### Exercise prompt
Please update every one of the rows by changing "common name" to "vernacular name", leaving everything else as it is.

### Records for this task
+++

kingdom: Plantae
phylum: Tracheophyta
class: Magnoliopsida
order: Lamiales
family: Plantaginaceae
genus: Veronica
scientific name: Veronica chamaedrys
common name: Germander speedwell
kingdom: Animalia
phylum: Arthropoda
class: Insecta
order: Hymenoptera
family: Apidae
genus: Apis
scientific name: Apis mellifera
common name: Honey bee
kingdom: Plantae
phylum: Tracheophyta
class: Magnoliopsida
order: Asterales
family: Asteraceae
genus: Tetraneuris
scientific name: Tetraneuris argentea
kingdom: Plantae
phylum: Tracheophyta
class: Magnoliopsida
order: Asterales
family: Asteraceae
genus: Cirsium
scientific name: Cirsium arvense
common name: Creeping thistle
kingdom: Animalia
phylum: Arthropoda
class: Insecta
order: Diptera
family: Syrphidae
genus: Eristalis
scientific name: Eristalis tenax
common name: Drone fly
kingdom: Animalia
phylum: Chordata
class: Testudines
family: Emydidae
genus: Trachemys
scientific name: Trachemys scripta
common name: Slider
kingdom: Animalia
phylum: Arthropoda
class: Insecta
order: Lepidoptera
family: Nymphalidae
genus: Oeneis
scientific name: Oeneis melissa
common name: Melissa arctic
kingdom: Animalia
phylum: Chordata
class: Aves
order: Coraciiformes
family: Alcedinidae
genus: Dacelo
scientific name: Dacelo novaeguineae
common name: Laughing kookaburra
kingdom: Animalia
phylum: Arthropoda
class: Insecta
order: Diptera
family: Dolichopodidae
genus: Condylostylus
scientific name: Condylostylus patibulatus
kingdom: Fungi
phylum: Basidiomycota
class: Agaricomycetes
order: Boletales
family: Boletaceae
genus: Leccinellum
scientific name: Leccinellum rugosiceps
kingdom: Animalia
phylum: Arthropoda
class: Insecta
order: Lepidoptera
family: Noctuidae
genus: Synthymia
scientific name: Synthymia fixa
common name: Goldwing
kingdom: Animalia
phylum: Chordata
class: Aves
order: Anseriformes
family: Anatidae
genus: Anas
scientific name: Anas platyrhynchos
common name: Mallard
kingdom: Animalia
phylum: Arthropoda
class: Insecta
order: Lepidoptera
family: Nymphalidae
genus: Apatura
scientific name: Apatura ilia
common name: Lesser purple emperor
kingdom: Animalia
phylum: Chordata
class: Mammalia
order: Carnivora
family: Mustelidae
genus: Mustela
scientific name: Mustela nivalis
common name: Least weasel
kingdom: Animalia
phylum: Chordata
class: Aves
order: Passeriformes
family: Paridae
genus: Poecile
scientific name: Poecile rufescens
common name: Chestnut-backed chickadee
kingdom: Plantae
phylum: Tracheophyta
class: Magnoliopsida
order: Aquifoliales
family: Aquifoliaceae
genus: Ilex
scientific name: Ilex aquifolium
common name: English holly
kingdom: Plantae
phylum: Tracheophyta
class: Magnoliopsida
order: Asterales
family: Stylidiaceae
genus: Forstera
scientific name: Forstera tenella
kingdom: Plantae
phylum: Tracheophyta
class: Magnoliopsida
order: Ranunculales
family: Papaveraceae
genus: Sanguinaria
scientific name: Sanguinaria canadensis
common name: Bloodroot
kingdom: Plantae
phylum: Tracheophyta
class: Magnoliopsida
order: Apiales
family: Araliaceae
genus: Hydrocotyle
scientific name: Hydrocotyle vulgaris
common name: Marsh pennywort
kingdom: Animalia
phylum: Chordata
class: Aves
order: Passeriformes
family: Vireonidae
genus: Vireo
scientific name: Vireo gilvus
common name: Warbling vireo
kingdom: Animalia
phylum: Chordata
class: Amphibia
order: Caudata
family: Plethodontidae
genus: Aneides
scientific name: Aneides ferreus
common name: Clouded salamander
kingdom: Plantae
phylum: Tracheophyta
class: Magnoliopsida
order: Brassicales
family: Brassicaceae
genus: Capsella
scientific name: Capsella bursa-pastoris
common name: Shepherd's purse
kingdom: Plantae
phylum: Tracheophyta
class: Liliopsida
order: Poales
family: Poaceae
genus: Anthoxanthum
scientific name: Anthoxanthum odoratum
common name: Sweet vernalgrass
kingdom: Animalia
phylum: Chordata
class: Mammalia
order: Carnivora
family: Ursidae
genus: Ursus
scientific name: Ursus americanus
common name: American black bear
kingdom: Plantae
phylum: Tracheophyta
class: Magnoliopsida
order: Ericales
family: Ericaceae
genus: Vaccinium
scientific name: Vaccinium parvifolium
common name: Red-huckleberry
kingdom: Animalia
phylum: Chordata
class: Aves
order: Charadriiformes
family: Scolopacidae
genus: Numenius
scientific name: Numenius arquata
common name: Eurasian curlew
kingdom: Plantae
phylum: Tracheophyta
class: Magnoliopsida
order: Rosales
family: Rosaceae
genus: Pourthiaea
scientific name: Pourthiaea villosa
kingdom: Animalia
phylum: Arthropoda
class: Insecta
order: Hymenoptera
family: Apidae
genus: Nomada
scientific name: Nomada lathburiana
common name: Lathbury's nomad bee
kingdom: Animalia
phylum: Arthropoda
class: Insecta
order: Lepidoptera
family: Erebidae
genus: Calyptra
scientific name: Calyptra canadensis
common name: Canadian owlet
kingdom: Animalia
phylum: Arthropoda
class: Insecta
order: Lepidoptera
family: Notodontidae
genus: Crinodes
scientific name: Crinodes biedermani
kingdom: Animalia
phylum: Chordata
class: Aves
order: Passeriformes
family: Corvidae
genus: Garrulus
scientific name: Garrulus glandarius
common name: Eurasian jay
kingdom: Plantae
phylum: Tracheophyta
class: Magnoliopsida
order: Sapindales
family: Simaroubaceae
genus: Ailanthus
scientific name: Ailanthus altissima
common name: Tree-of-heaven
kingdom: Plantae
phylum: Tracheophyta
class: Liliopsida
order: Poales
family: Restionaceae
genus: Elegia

+++

### Result
kingdom: Plantae
phylum: Tracheophyta
class: Magnoliopsida
order: Lamiales
family: Plantaginaceae
genus: Veronica
scientific name: Veronica chamaedrys
vernacular name: Germander speedwell
kingdom: Animalia
phylum: Arthropoda
class: Insecta
order: Hymenoptera
family: Apidae
genus: Apis
scientific name: Apis mellifera
vernacular name: Honey bee
kingdom: Plantae
phylum: Tracheophyta
class: Magnoliopsida
order: Asterales
family: Asteraceae
genus: Tetraneuris
scientific name: Tetraneuris argentea
kingdom: Plantae
phylum: Tracheophyta
class: Magnoliopsida
order: Asterales
family: Asteraceae
genus: Cirsium
scientific name: Cirsium arvense
vernacular name: Creeping thistle
kingdom: Animalia
phylum: Arthropoda
class: Insecta
order: Diptera
family: Syrphidae
genus: Eristalis
scientific name: Eristalis tenax
vernacular name: Drone fly
kingdom: Animalia
phylum: Chordata
class: Testudines
family: Emydidae
genus: Trachemys
scientific name: Trachemys scripta
vernacular name: Slider
kingdom: Animalia
phylum: Arthropoda
class: Insecta
order: Lepidoptera
family: Nymphalidae
genus: Oeneis
scientific name: Oeneis melissa
vernacular name: Melissa arctic
kingdom: Animalia
phylum: Chordata
class: Aves
order: Coraciiformes
family: Alcedinidae
genus: Dacelo
scientific name: Dacelo novaeguineae
vernacular name: Laughing kookaburra
kingdom: Animalia
phylum: Arthropoda
class: Insecta
order: Diptera
family: Dolichopodidae
genus: Condylostylus
scientific name: Condylostylus patibulatus
kingdom: Fungi
phylum: Basidiomycota
class: Agaricomycetes
order: Boletales
family: Boletaceae
genus: Leccinellum
scientific name: Leccinellum rugosiceps
kingdom: Animalia
phylum: Arthropoda
class: Insecta
order: Lepidoptera
family: Noctuidae
genus: Synthymia
scientific name: Synthymia fixa
vernacular name: Goldwing
kingdom: Animalia
phylum: Chordata
class: Aves
order: Anseriformes
family: Anatidae
genus: Anas
scientific name: Anas platyrhynchos
vernacular name: Mallard
kingdom: Animalia
phylum: Arthropoda
class: Insecta
order: Lepidoptera
family: Nymphalidae
genus: Apatura
scientific name: Apatura ilia
vernacular name: Lesser purple emperor
kingdom: Animalia
phylum: Chordata
class: Mammalia
order: Carnivora
family: Mustelidae
genus: Mustela
scientific name: Mustela nivalis
vernacular name: Least weasel
kingdom: Animalia
phylum: Chordata
class: Aves
order: Passeriformes
family: Paridae
genus: Poecile
scientific name: Poecile rufescens
vernacular name: Chestnut-backed chickadee
kingdom: Plantae
phylum: Tracheophyta
class: Magnoliopsida
order: Aquifoliales
family: Aquifoliaceae
genus: Ilex
scientific name: Ilex aquifolium
vernacular name: English holly
kingdom: Plantae
phylum: Tracheophyta
class: Magnoliopsida
order: Asterales
family: Stylidiaceae
genus: Forstera
scientific name: Forstera tenella
kingdom: Plantae
phylum: Tracheophyta
class: Magnoliopsida
order: Ranunculales
family: Papaveraceae
genus: Sanguinaria
scientific name: Sanguinaria canadensis
vernacular name: Bloodroot
kingdom: Plantae
phylum: Tracheophyta
class: Magnoliopsida
order: Apiales
family: Araliaceae
genus: Hydrocotyle
scientific name: Hydrocotyle vulgaris
vernacular name: Marsh pennywort
kingdom: Animalia
phylum: Chordata
class: Aves
order: Passeriformes
family: Vireonidae
genus: Vireo
scientific name: Vireo gilvus
vernacular name: Warbling vireo
kingdom: Animalia
phylum: Chordata
class: Amphibia
order: Caudata
family: Plethodontidae
genus: Aneides
scientific name: Aneides ferreus
vernacular name: Clouded salamander
kingdom: Plantae
phylum: Tracheophyta
class: Magnoliopsida
order: Brassicales
family: Brassicaceae
genus: Capsella
scientific name: Capsella bursa-pastoris
vernacular name: Shepherd's purse
kingdom: Plantae
phylum: Tracheophyta
class: Liliopsida
order: Poales
family: Poaceae
genus: Anthoxanthum
scientific name: Anthoxanthum odoratum
vernacular name: Sweet vernalgrass
kingdom: Animalia
phylum: Chordata
class: Mammalia
order: Carnivora
family: Ursidae
genus: Ursus
scientific name: Ursus americanus
vernacular name: American black bear
kingdom: Plantae
phylum: Tracheophyta
class: Magnoliopsida
order: Ericales
family: Ericaceae
genus: Vaccinium
scientific name: Vaccinium parvifolium
vernacular name: Red-huckleberry
kingdom: Animalia
phylum: Chordata
class: Aves
order: Charadriiformes
family: Scolopacidae
genus: Numenius
scientific name: Numenius arquata
vernacular name: Eurasian curlew
kingdom: Plantae
phylum: Tracheophyta
class: Magnoliopsida
order: Rosales
family: Rosaceae
genus: Pourthiaea
scientific name: Pourthiaea villosa
kingdom: Animalia
phylum: Arthropoda
class: Insecta
order: Hymenoptera
family: Apidae
genus: Nomada
scientific name: Nomada lathburiana
vernacular name: Lathbury's nomad bee
kingdom: Animalia
phylum: Arthropoda
class: Insecta
order: Lepidoptera
family: Erebidae
genus: Calyptra
scientific name: Calyptra canadensis
vernacular name: Canadian owlet
kingdom: Animalia
phylum: Arthropoda
class: Insecta
order: Lepidoptera
family: Notodontidae
genus: Crinodes
scientific name: Crinodes biedermani
kingdom: Animalia
phylum: Chordata
class: Aves
order: Passeriformes
family: Corvidae
genus: Garrulus
scientific name: Garrulus glandarius
vernacular name: Eurasian jay
kingdom: Plantae
phylum: Tracheophyta
class: Magnoliopsida
order: Sapindales
family: Simaroubaceae
genus: Ailanthus
scientific name: Ailanthus altissima
vernacular name: Tree-of-heaven
kingdom: Plantae
phylum: Tracheophyta
class: Liliopsida
order: Poales
family: Restionaceae
genus: Elegia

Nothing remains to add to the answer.